Blasón is part of a project series called ‘Elements for Industrial Recovery, a strategic toolset to protect the city’s industrial heritage.
Industrial activity in the center of the city of Madrid has gradually decreased in the last 30 years to end up in the current situation: a foreseeable disappearance. Current urban planning regulations encourage property owners to change the land use from industrial to residential, which requires a reduction in the usable area, leading to the demolition of part of their properties: the warehouses. Architect's proposals aim to become a strategic toolset to protect the industrial heritage of the city through land-use and occupation alternatives that allow to extend this typology’s life and avoid its demolition.
Blasón is organized along a large wall: a central spine that separates the more public areas from the more private ones. As different elements adhere to the wall, they cause ledges, gaps, abutments and buttresses. All these projections adapt to the functions that each space requires, becoming for example a support structure for the kitchen or a platform on which two sections of a metal staircase lean to give access to a study. The openings that appear along the wall lead to the bedrooms and bathrooms, separated from the more public areas used as a garage, gym, kitchen, dining room or living room.
The wall is built out of white concrete bricks, which are only superficially clad to support specific features such as the kitchen, with stainless steel, or the bedrooms and bathrooms, with ceramic tiles. On the contrary, the project for the roof preserves the original structure, which is extremely slender, complementing the metal framework with additional steel bars to strengthen the whole and thereby avoid increasing the thickness of the elements.

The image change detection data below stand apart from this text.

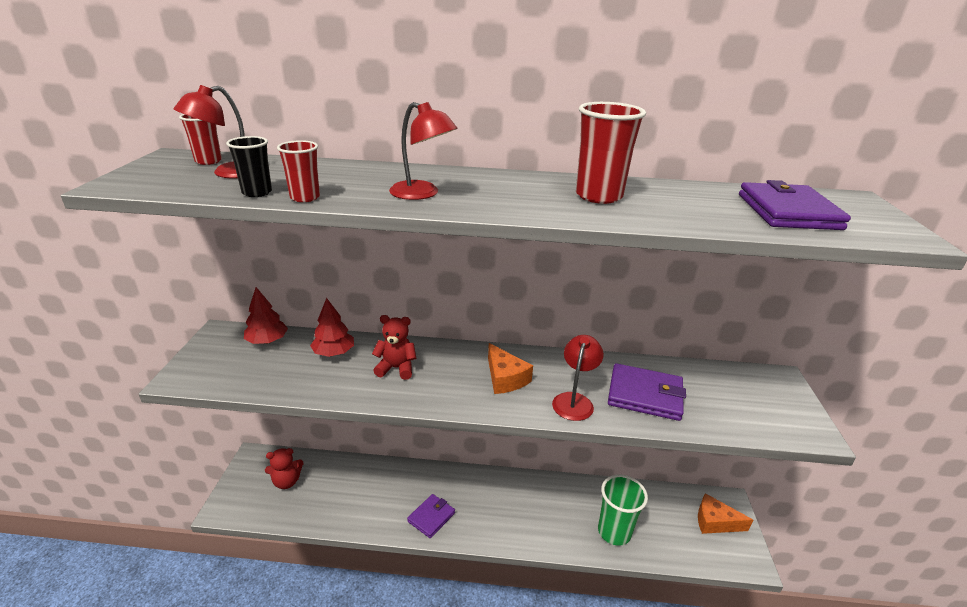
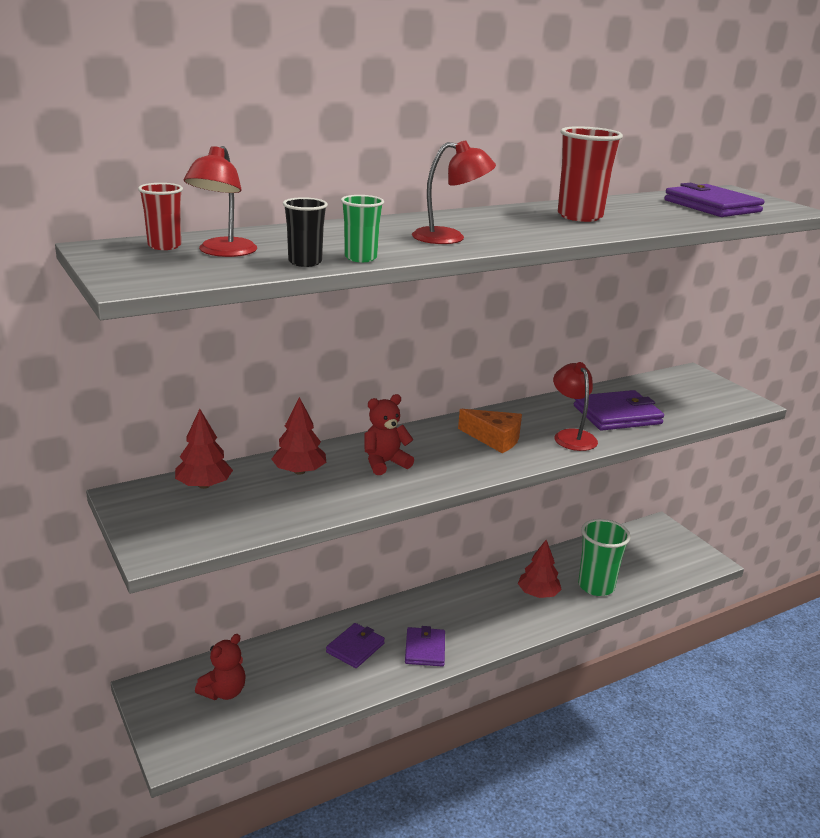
camera: 35 degrees left, 5 degrees down
(305, 197) = (360, 258): red cup -> green cup
(389, 491) = (355, 648): none -> purple wallet
(558, 514) = (538, 594): none -> red tree
(715, 522) = (663, 544): orange cheese -> none

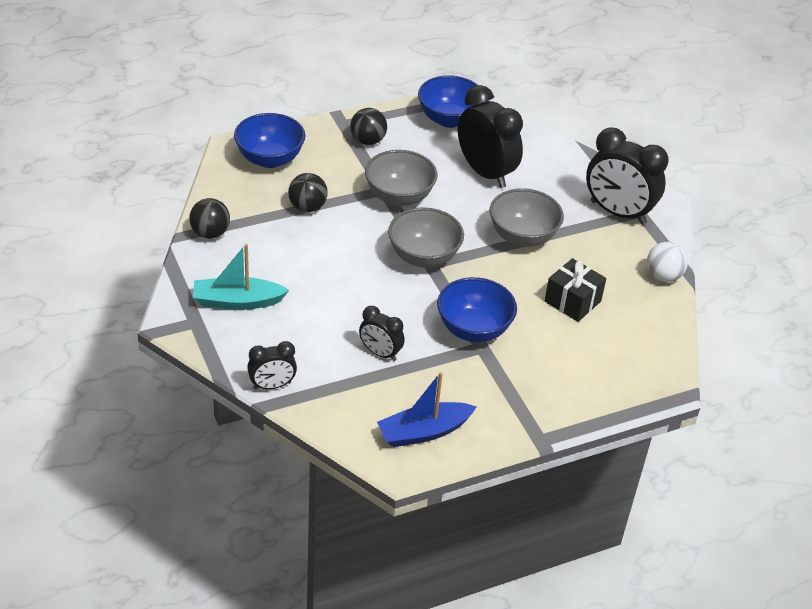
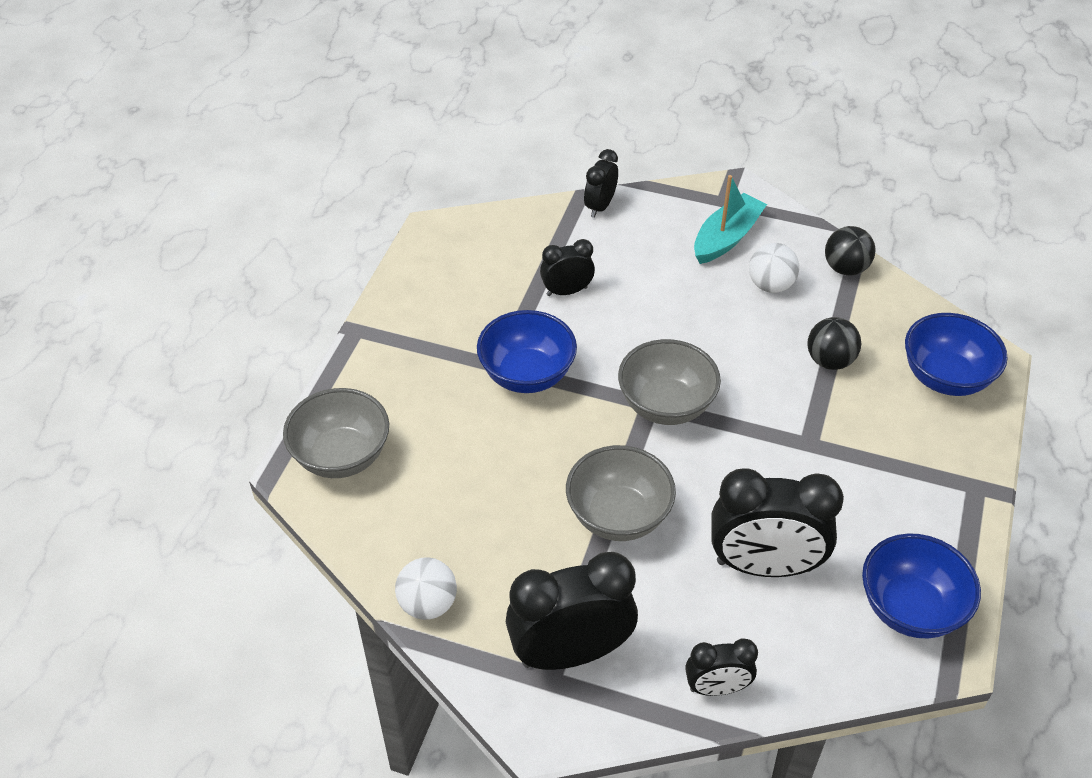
camera: 135 degrees right, 5 degrees up
(265, 259) = (770, 285): none -> white ball
(368, 141) = (920, 488): black ball -> none
(399, 196) = (785, 449): grey bowl -> grey bowl (341, 456)
(424, 432) = (450, 264): blue boat -> none
(570, 159) = (717, 688): none -> black clock
(572, 301) = (480, 483): black gift -> none

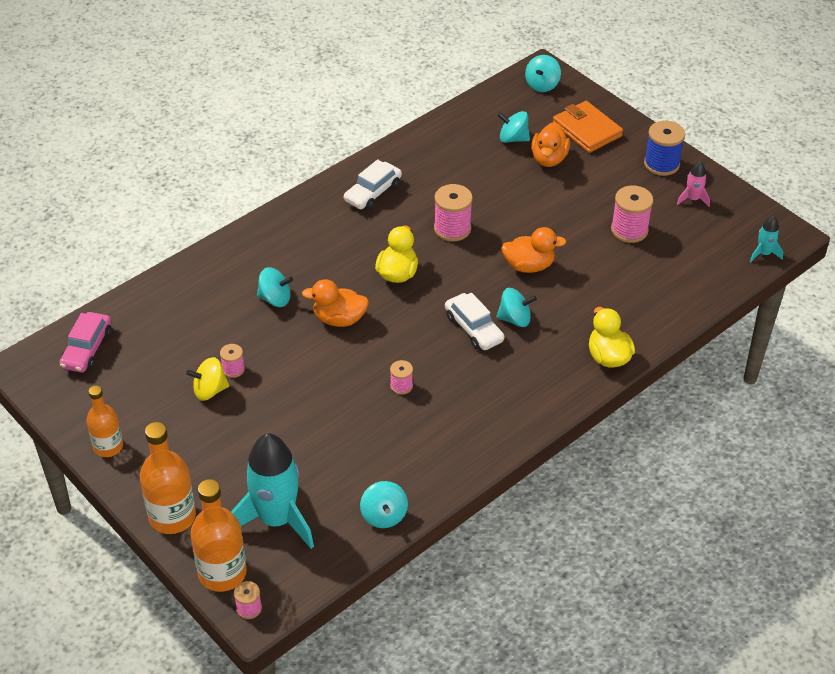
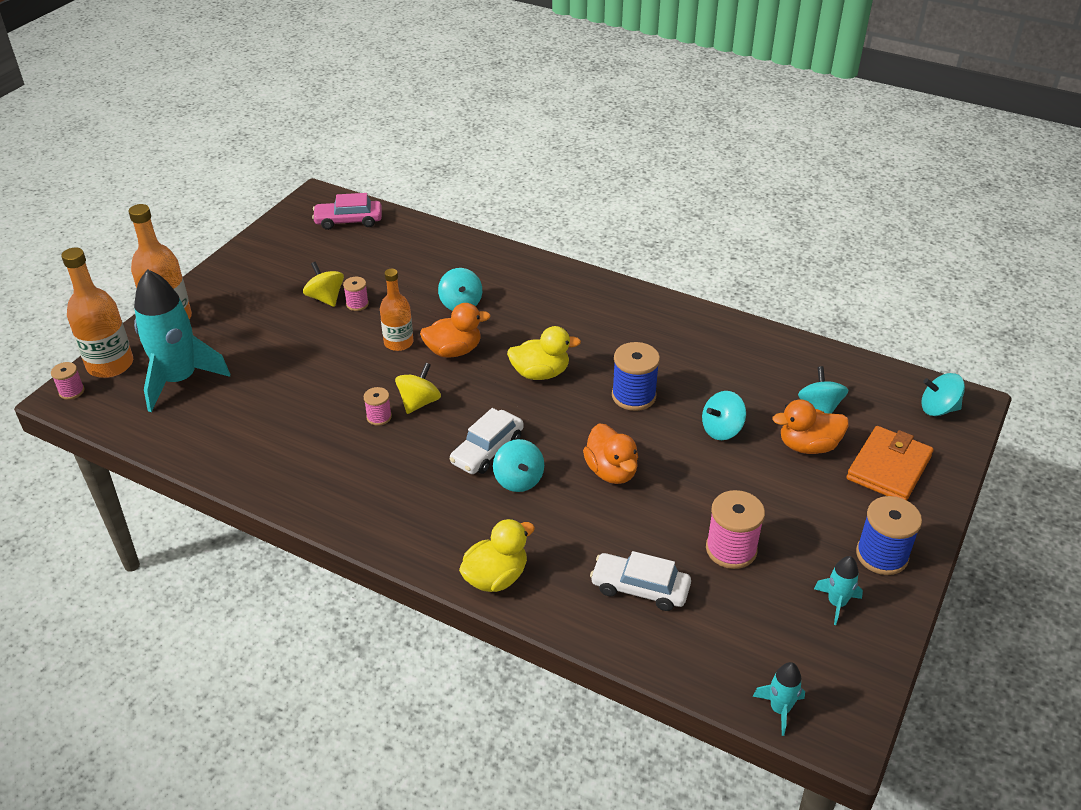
camera: 70 degrees right, 5 degrees down
(108, 446) = (240, 263): orange bottle -> orange bottle (398, 343)
(339, 319) = (454, 351): orange duck -> orange duck turned 90 degrees clockwise
(372, 192) = (651, 325): white car -> white car (640, 588)
(384, 515) = (199, 449): turquoise spinning top -> turquoise spinning top (721, 430)
(395, 356) = (419, 402): none -> yellow spinning top
(452, 229) = (633, 396): pink spool -> blue spool
(692, 199) = (836, 603): pink rocket -> turquoise rocket

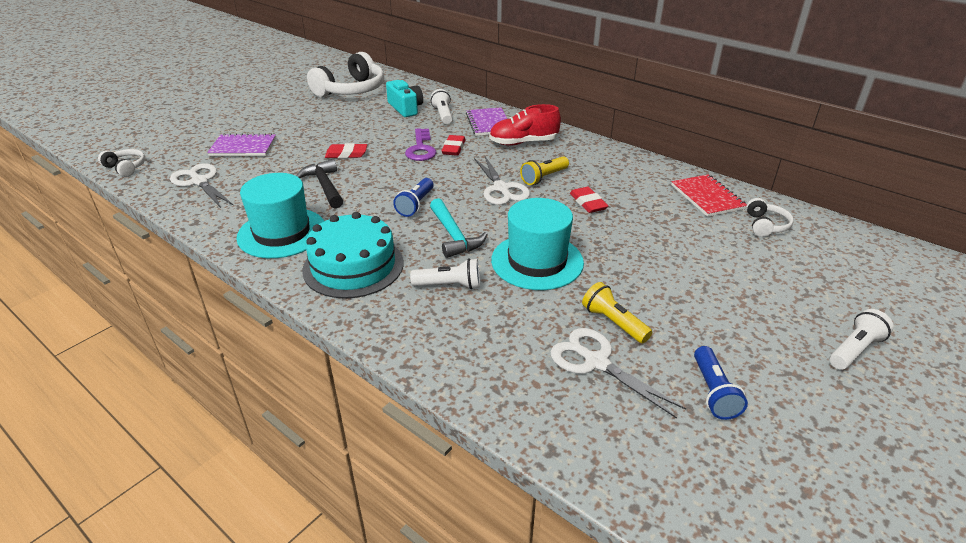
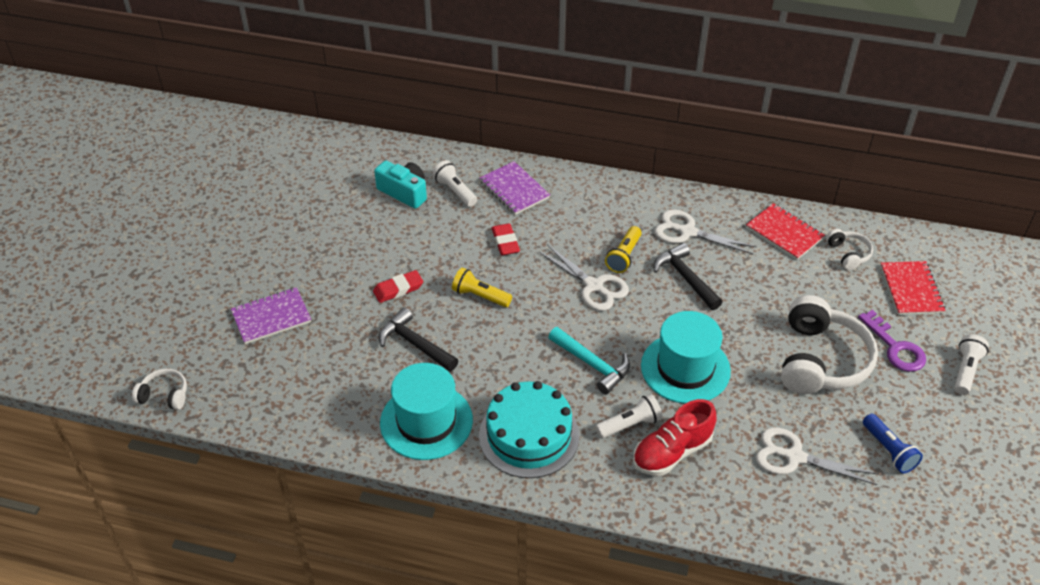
camera: 25 degrees left, 10 degrees up
(200, 182) = (273, 385): white scissors -> white scissors (687, 232)
(351, 90) = (314, 179): white headphones -> white headphones (821, 360)
(416, 204) = (527, 337): blue flashlight -> none
(421, 149) = (472, 254): purple key -> purple key (895, 347)
(523, 142) = (571, 210): red shoe -> red shoe (672, 452)
(588, 203) = (685, 278): red eraser -> black hammer
(613, 322) = (785, 412): yellow flashlight -> yellow flashlight (480, 296)
(822, 267) = (911, 289): none -> red notebook

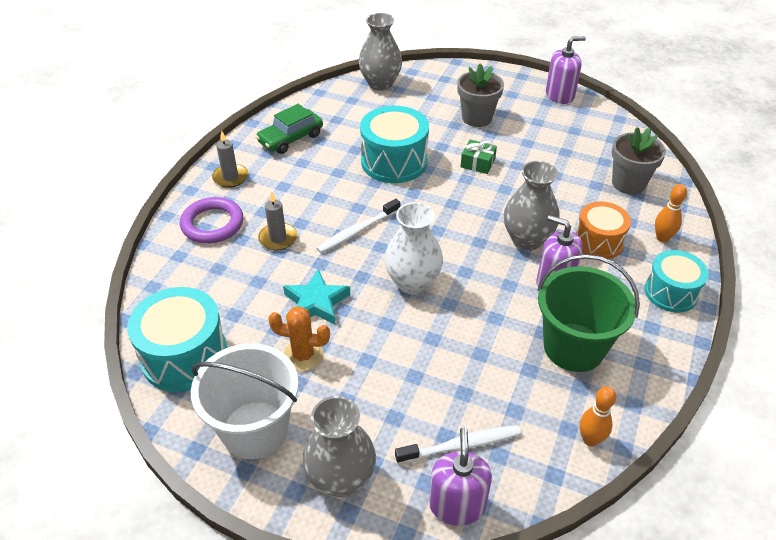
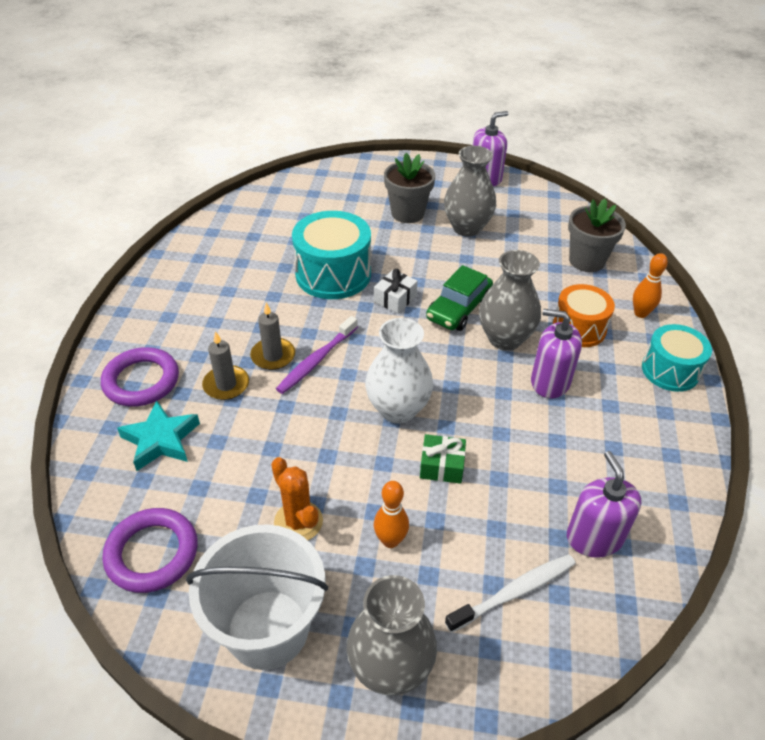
camera: 15 degrees left, 0 degrees up
(184, 356) = (152, 553): turquoise drum -> purple ring
(230, 177) = (148, 321): grey candle -> grey candle (273, 356)
(291, 138) = (207, 265): green car -> green car (459, 309)
(303, 355) = (298, 521): orange cactus -> orange cactus turned 60 degrees clockwise
(316, 303) = (295, 454): turquoise star -> turquoise star (161, 440)
(357, 231) = (316, 360): white toothbrush -> purple toothbrush
(380, 83) = (290, 190): grey vase -> grey vase (467, 228)
(441, 190) = (395, 299): none -> white gift
(457, 505) = (534, 667): purple soap dispenser -> purple soap dispenser (594, 537)
(477, 163) = (424, 262): green gift -> green gift (442, 466)
(573, 347) = (595, 450): green bucket -> none
(590, 439) = (649, 553): orange bowling pin -> orange bowling pin (390, 540)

Originally this building had two interior courtyards that, as a result of the various reforms and modifications that this structure has undergone over the years, were built to extend the interior areas. The current project restores these courtyards to ensure cross ventilation and the possibility of opening up the spaces towards the interior of the block instead of having to do so to the street. This caused the appearance of the exterior facade to the courtyard, which picks up the rhythm of the original pilasters of the boundary walls to configure the rhythm of the facade. All the exterior walls are materially unified with a rough mortar, called Tyrolean plaster.
Despite the interior divisions that the intervention generates, Blasón is a single air volume that connects all the spaces at different heights.